# Action item
Copy every one of the records below word for word, leaving out the pictures.

[Material for this exercise Boundary: Start]

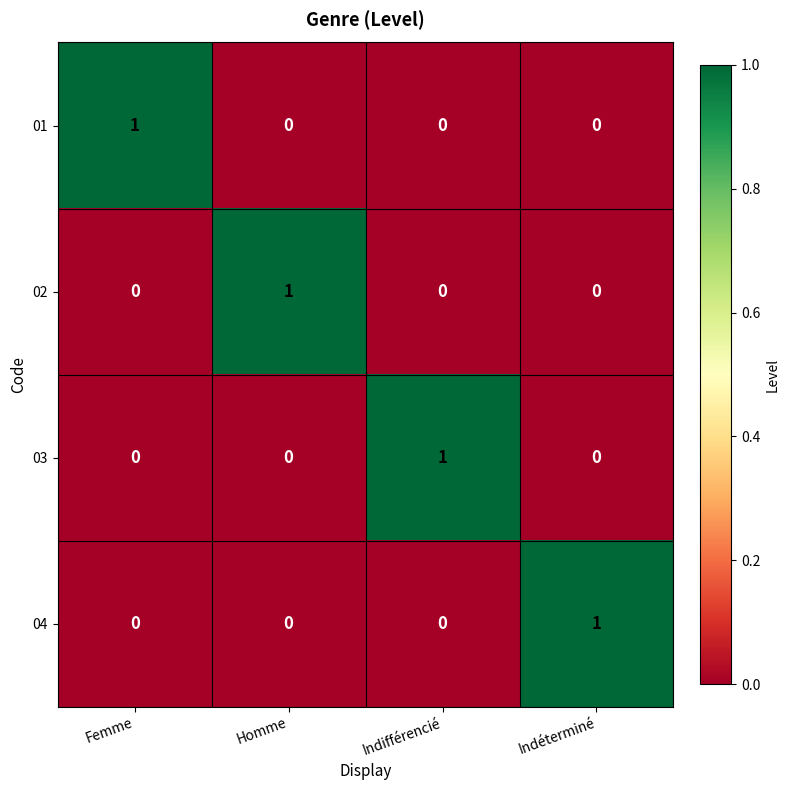

Count the 03 values in the range 0 to 1.

4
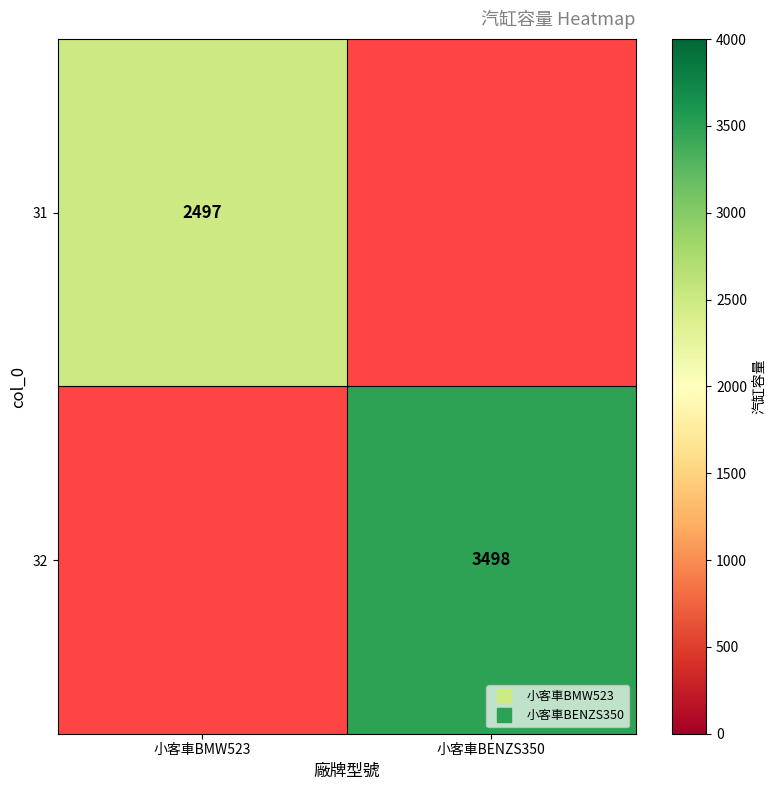

At how many categories does at least one series exceed 2927?

1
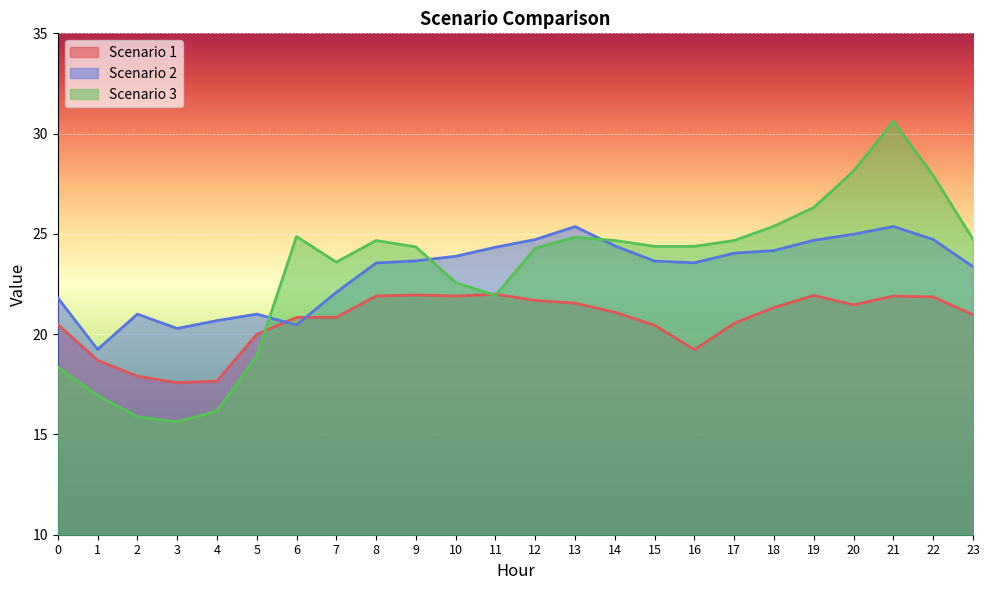

Between which two adjacent categories do Scenario 1 and Scenario 2 first intersect?

5 and 6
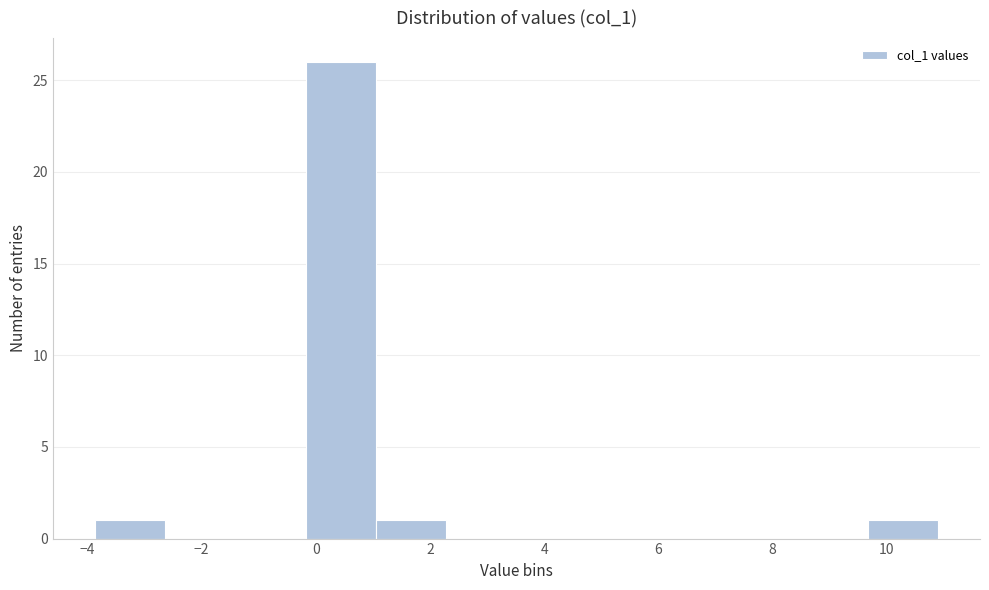

Reading left to right, list every bar in this chart as the range it spans on the x-axis followed by its height. Neither the bar edges nor the heights are printed on the chart, so give them approximately, as read against the axes.

-3.8 to -2.6: 1
-2.6 to -1.4: 0
-1.4 to -0.2: 0
-0.2 to 1.0: 26
1.0 to 2.2: 1
2.2 to 3.6: 0
3.6 to 4.8: 0
4.8 to 6.0: 0
6.0 to 7.2: 0
7.2 to 8.4: 0
8.4 to 9.6: 0
9.6 to 10.8: 1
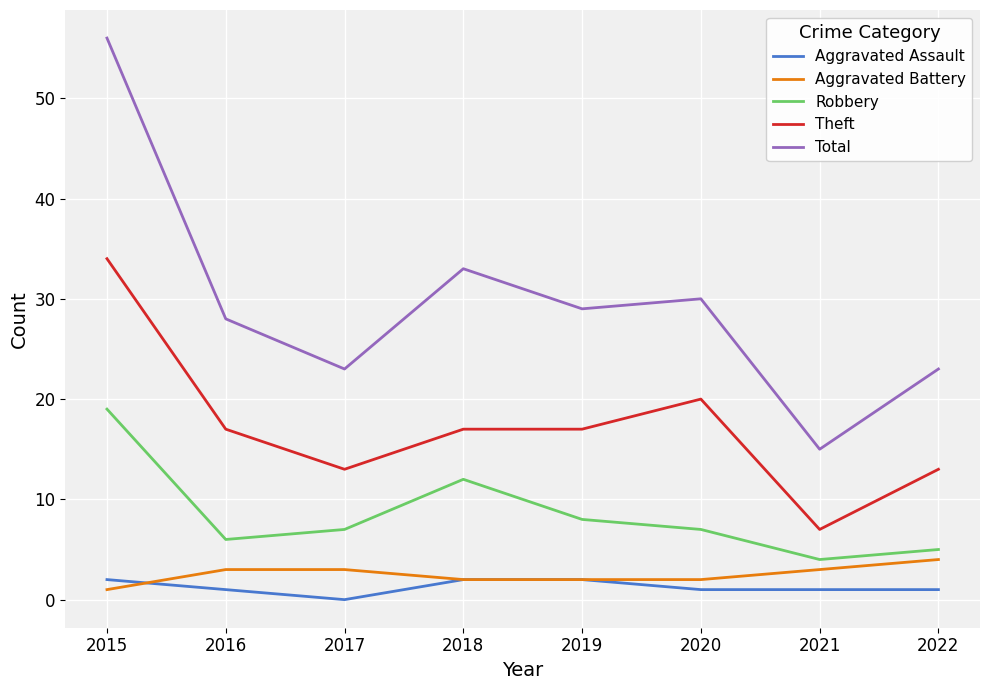

What is the maximum value for Aggravated Battery?

4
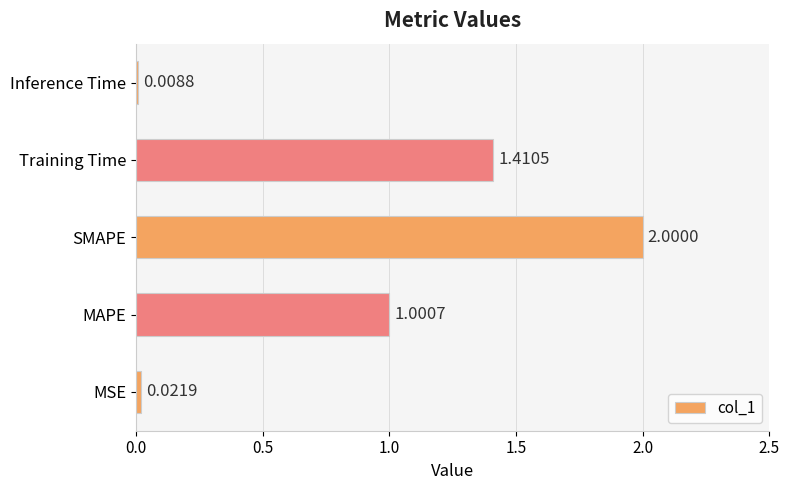

List the labels in order of value, smallest first.

Inference Time, MSE, MAPE, Training Time, SMAPE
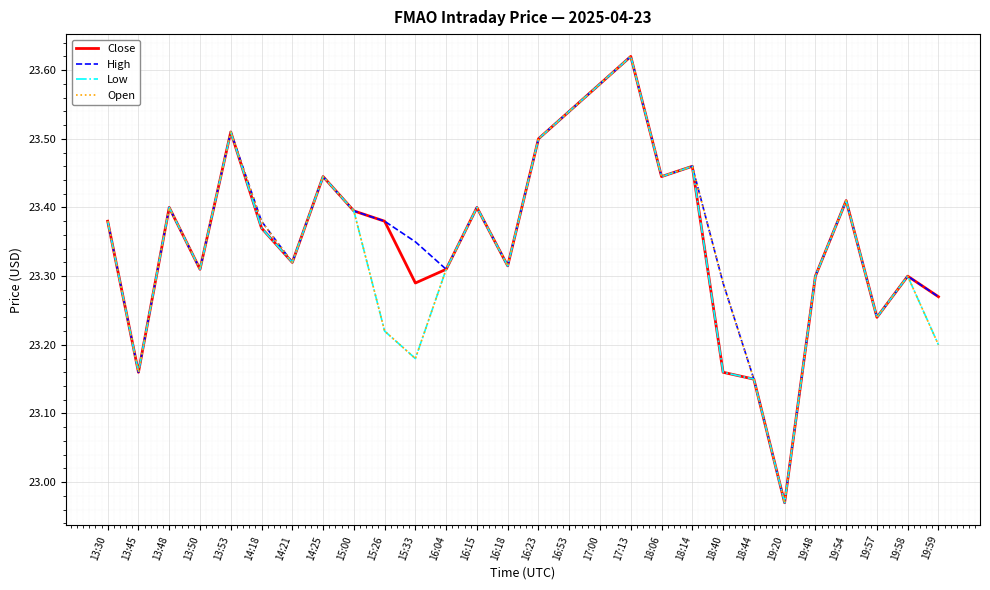

What position from the right is 19:54?

4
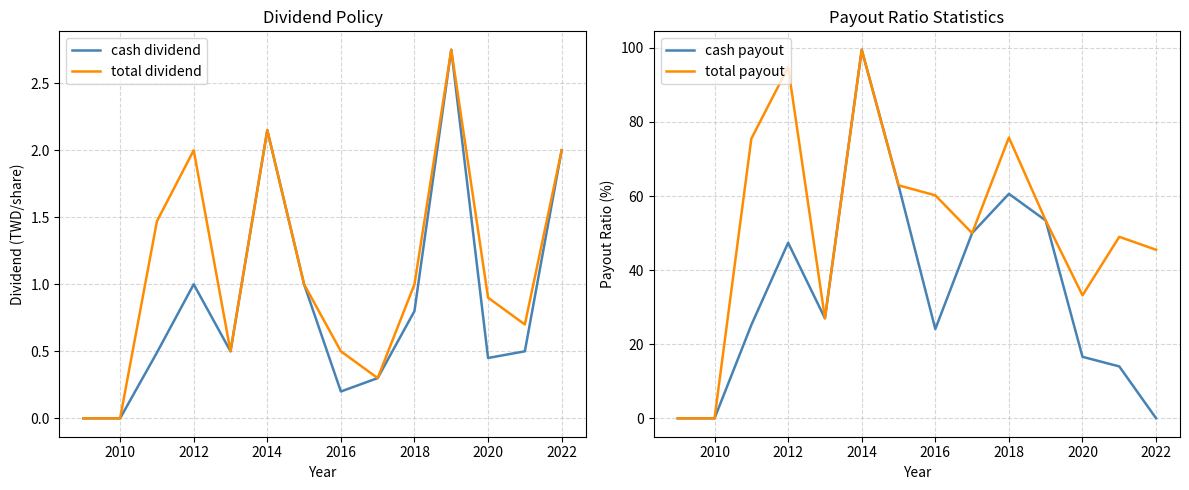

The value of total dividend at 2018 is 1.0. True or false?

True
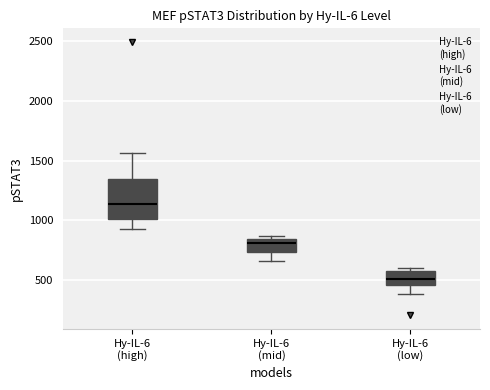

Reading left to right, transcribe this box plot: for each box, give where its median line is, the range the box spans, and where its two whiskers end, as read against the y-axis. The values are not printed on the chart, so give them approximately, as read against the axis.

Hy-IL-6 (high): median 1150, box 1000 to 1350, whiskers 950 to 1550
Hy-IL-6 (mid): median 800, box 750 to 850, whiskers 650 to 850 (just above the box's upper edge)
Hy-IL-6 (low): median 500, box 450 to 550, whiskers 400 to 600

[Material for this exercise Boundary: End]

# Answer for the task
Count the 03 values in the range 0 to 1.

4

At how many categories does at least one series exceed 2927?

1

Between which two adjacent categories do Scenario 1 and Scenario 2 first intersect?

5 and 6

Reading left to right, list every bar in this chart as the range it spans on the x-axis followed by its height. Neither the bar edges nor the heights are printed on the chart, so give them approximately, as read against the axes.

-3.8 to -2.6: 1
-2.6 to -1.4: 0
-1.4 to -0.2: 0
-0.2 to 1.0: 26
1.0 to 2.2: 1
2.2 to 3.6: 0
3.6 to 4.8: 0
4.8 to 6.0: 0
6.0 to 7.2: 0
7.2 to 8.4: 0
8.4 to 9.6: 0
9.6 to 10.8: 1

What is the maximum value for Aggravated Battery?

4

List the labels in order of value, smallest first.

Inference Time, MSE, MAPE, Training Time, SMAPE

What position from the right is 19:54?

4

The value of total dividend at 2018 is 1.0. True or false?

True

Reading left to right, transcribe this box plot: for each box, give where its median line is, the range the box spans, and where its two whiskers end, as read against the y-axis. The values are not printed on the chart, so give them approximately, as read against the axis.

Hy-IL-6 (high): median 1150, box 1000 to 1350, whiskers 950 to 1550
Hy-IL-6 (mid): median 800, box 750 to 850, whiskers 650 to 850 (just above the box's upper edge)
Hy-IL-6 (low): median 500, box 450 to 550, whiskers 400 to 600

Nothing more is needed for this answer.